Thanks Andrew and Shed.
Tough? – Yes.
Doable? – Yes.
Quite a lot of new words to take in one go – both in the make-up and the answers. But all fairly clued and I just hope I don’t forget AUSTRINGER, AUSTER, SPAGYRIC, AGNAIL or ICHING – how to work them into daily conversation will be a challenge – but I enjoy fair challenges.
Whether Trudent is or isn’t a deterrent is part of the point isn’t it? Those of us old enough might remember the conversation between Hacker and Humphrey Appleby when Jim was given ‘the button’ – something along the lines of ‘the Russians are probably certain that Jim wouldn’t use it but they’re not certain about the probability…..’
Liked PULLED PORK – but who doesn’t?
Hi Hamish
If the inestimable Sir Humphrey is going to be quoted on this site, let’s get his words exact: π
“Yes … they probably know that you probably wouldn’t. But they can’t certainly know.”
followed by:
“Yes, but even though they probably certainly know that you probably wouldn’t, they don’t certainly know that although you probably wouldn’t, there is no probability that you certainly would.”
My favourite TV series of all time. I’ve seen every episode at least thrice and read the books based on the original scripts a similar number of times. Thanks for the reminder of it.
Thanks Gaufrid – we all have our heroes and I’m glad to share them!

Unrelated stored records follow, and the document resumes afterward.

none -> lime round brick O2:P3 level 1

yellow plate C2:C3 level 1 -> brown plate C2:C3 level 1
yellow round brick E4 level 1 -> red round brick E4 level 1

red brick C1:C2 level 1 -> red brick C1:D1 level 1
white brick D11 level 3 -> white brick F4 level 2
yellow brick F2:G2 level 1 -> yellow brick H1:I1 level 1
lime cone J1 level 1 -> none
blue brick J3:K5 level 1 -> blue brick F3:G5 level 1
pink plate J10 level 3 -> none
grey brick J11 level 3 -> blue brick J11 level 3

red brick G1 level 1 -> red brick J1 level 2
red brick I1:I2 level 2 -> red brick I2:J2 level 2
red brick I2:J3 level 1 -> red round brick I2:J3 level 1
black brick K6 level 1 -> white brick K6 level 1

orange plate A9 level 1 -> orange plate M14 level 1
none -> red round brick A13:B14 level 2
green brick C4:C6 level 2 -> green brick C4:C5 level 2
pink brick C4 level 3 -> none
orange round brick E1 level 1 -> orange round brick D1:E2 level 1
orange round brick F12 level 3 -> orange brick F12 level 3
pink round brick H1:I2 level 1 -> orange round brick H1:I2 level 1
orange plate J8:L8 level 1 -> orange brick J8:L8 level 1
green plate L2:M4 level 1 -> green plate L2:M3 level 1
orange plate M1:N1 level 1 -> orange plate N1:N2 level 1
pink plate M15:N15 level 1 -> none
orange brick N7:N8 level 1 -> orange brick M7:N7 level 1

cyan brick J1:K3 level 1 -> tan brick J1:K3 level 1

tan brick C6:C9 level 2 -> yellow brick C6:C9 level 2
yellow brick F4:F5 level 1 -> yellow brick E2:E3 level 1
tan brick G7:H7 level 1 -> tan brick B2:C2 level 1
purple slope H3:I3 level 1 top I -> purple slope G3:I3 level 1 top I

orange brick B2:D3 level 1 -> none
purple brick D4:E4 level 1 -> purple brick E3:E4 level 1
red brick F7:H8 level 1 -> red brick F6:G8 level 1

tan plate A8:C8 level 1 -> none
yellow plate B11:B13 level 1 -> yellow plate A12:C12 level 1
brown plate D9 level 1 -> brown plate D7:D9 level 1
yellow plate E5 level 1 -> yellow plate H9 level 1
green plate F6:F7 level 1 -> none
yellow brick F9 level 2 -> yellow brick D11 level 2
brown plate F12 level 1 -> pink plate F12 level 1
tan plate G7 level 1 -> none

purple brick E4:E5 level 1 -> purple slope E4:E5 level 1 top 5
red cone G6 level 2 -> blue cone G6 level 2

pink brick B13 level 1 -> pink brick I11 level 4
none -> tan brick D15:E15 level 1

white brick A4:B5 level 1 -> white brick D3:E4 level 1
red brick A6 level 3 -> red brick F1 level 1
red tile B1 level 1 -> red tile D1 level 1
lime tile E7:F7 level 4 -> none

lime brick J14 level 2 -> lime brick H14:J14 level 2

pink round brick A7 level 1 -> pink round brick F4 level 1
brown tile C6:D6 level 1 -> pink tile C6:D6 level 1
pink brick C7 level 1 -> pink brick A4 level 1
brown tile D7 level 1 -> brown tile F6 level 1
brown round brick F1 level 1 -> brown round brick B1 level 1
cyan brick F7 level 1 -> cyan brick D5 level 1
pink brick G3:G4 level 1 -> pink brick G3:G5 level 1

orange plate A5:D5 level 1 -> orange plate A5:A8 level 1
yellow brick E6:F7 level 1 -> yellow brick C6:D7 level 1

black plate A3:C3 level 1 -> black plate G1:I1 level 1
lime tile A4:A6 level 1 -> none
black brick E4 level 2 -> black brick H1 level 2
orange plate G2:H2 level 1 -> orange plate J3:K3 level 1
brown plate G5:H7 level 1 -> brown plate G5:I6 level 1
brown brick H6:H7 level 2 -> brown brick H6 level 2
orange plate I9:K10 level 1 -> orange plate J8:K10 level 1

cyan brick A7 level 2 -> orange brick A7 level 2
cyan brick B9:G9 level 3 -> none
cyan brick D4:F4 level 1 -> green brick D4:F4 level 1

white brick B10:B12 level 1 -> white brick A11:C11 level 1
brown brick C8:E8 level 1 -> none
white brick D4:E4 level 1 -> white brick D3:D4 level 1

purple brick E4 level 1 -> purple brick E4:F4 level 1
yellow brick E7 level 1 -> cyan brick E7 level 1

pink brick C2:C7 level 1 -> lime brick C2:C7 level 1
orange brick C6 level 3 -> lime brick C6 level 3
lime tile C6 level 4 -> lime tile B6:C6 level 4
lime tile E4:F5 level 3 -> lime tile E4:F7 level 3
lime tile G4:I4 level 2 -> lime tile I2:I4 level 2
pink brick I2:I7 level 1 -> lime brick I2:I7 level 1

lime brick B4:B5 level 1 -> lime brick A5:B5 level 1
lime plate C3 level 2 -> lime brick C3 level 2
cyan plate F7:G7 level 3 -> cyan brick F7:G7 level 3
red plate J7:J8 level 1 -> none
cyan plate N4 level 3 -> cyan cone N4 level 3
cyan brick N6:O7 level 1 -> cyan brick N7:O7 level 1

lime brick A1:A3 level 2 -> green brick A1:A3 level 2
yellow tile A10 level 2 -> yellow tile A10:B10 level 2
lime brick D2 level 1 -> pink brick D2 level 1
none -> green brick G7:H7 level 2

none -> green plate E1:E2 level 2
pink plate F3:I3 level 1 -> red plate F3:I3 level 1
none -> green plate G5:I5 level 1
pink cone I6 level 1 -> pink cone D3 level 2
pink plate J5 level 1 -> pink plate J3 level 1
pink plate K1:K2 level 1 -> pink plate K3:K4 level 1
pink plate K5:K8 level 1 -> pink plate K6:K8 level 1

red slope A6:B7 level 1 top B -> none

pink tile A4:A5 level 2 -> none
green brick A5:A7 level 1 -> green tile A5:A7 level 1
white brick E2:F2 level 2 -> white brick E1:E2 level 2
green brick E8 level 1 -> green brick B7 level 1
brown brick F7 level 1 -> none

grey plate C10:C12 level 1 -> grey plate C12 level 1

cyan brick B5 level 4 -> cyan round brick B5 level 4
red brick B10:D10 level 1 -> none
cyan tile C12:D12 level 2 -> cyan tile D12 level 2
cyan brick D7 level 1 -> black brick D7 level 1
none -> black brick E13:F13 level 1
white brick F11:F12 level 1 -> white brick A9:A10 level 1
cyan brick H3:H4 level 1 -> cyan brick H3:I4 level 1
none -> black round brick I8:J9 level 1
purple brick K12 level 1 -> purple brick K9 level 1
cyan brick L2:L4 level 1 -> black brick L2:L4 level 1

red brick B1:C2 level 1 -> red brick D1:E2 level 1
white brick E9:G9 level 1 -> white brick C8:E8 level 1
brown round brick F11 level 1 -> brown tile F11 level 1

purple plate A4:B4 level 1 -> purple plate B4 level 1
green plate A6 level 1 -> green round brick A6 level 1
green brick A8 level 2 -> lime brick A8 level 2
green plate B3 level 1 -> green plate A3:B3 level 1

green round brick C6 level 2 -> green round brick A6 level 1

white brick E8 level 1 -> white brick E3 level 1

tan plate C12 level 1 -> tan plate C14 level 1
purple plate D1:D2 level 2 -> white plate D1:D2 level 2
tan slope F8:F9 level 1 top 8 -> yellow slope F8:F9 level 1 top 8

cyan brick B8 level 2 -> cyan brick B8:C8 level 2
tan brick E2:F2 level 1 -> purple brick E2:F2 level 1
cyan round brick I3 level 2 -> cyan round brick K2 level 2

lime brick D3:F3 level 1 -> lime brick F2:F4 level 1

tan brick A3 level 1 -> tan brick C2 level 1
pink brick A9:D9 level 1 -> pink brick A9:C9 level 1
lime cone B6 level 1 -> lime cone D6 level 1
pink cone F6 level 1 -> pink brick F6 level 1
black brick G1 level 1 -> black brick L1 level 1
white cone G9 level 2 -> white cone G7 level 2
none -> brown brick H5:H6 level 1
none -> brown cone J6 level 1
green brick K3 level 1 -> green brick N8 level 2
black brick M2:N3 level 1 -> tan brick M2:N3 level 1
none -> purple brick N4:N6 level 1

I managed to see some episodes on various other people’s televisions. I liked it less when Jim became Prime Minister, I think because he had to deal in some way with actual world problems, and part of the original charm was the staggering triviality of the issues Jim had to address.
Shed says:
November 28th, 2015 at 7:25 pm
Oh good grief. Iβd never heard of SPYRAGIC either, and it isnβt in Chambers, but it clearly does exist and makes for an equally valid answer to the clue. And there was me thinking I could justify the use of a rather obscure word by clueing it with a nice simple anagram.
I suspect that SPYRAGIC is a misspelling of SPAGYRIC that has propagated through the web.
After a few minutes of googling, I was only able to find uses of SPYRAGIC from a few recent sources in reviews or discussions of SPAGYRIC things.
Thanks Shed and Andrew
I thought that I would be a long last … and here we have a post from only a day ago !! Did do this one a while ago, but only now got around to the final parse and check.
Found it a typically enjoyable puzzle as I have found this particular blog an interesting diversion with the history of the African lifestyles of a couple of the posters along with “Yes, Minister!”
Think that SPAGYRIC and MAGNIFICAT were the only new words, but there were a lot of clues where electronic help was needed to prise out / verify the answer. A lot of creative clueing (maybe the reversals a little overdone) that generated a lot of pleasure when finally getting the right word.